For Truck’s Sake

An article about Mark Seymour’s book Thirteen Tonne Theory.

Author: Jeff Jenkins, Howlspace.

Date: March 2008.

Original URL: http://www.whiteroom.com.au/howlspace/howzat/index.htm

 

Article Text

There’s never been an Australian rock book like Mark Seymour’s Thirteen Tonne Theory ($32.95, Penguin).

Have you ever seen the word “praesidium” used in a rock book? “Most stories about life in a rock band are just a succession of cute anecdotes of random sex and profligate drug-taking, leaving out the long periods when nothing actually happened and nobody broke anything,” Mark writes. “The awful truth is that, for long stretches, life in Hunters and Collectors was really boring.”

This is an intellectual look at life in a band.
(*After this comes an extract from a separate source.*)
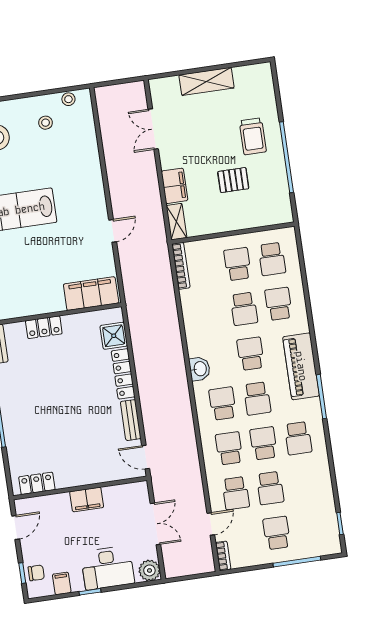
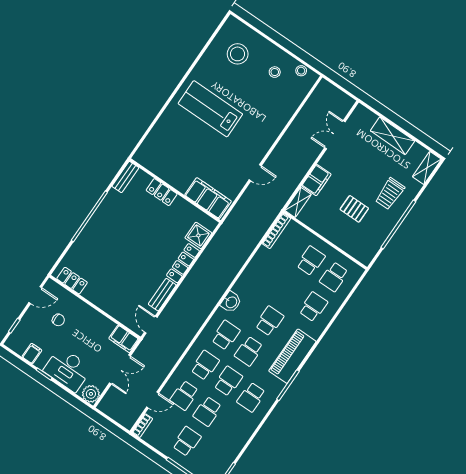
shelving: (265, 82) -> (427, 168), added
school desk: (244, 309) -> (290, 291), removed
filing cabinet: (87, 499) -> (124, 339), moved
chair: (36, 573) -> (58, 320), moved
There’s no sex and drugs, and, in some ways, there’s very little rock ‘n’ roll. “We weren’t sexy,” Mark states, “we didn’t behave badly … and none of us had famous girlfriends (except me, for three weeks, and no one ever found out, and you won’t read about it here, either).”

Mark examines band dynamics and human frailty, and it’s fascinating stuff. The book goes to the heart of the matter: “How did the machine run and how did it break down?” Also, if everyone is equal, will everyone be happy?

Mark Seymour explains that the Hunnas were, indeed, “a bunch of communists”, as one of their producers, Don Gehman, called them. Even the sound engineer shared in the songwriting royalties. “It’s a very Australian concept (equality) and also a very cruel one. For a while it was our greatest strength … but in the end it destroyed us.”

The Hunnas were post-Birthday Party St Kilda alternative darlings. Mushroom Records set up their White label especially to accommodate them, and organised their ill-fated English deal with Virgin. The Hunnas relocated to the UK, and it was not a happy time. “I defy anyone who was in London in 1982 to say that it was a fun-loving, optimistic place in which to be broke. There wasn’t the slightest sense of warmth or openness from anybody.”

Over a curry chicken dinner, the band immediately fell out with their London label. Mark says their second album, The Fireman’s Curse, was a “gothic ‘up yours’ to the Virgin empire … the whole exercise was excruciatingly juvenile and a tragic waste of what could easily have been an international breakthrough record. When you wonder why some Aussie groups break through and others don’t, maybe it simply boils down to one thing: the ‘fear factor’, or lack of it.”

Despite the international setback, the Hunnas stayed together, and transformed themselves into a mainstream monolith, the kings of pub rock. But success was slow to come. “It took nine years to convince Australian commercial radio to play the music of Hunters and Collectors,” Mark laments. “Where else but Australia? We eat our own.”

The band continued to try to break overseas, signing to IRS and then Atlantic. They toured with Midnight Oil, did the David Letterman show, Billboard magazine compared them to Duran Duran, and a young Eddie Vedder got their autograph. But they never got the Holy Grail.

The band then decided to focus on the Australian market, with the book’s title coming from a theory devised by bass player John Archer: “The total mass of production required to sustain the touring career of a rock band in the current economy is exactly equivalent to the space contained by the pan of a thirteen-tonne truck.”

Despite writing Holy Grail, the song that became a footy anthem, Mark shows he’s no football expert. He mistakenly calls the AFL’s late-90s pre-season competition “the Winfield Cup” (confusing it with rugby league), when the Hunnas actually played at the Ansett Cup Grand Final.

But it’s the only misfire in a book packed with intriguing anecdotes. Thirteen Tonne Theory – which comes 10 years after the Hunnas called it quits – is a brilliant rock ‘n’ roll memoir, a must-read for anyone interested in band dynamics and the music business. Mark is doing a book launch at Readings in Carlton, “in conversation with Mick Thomas”, on Friday at 6pm.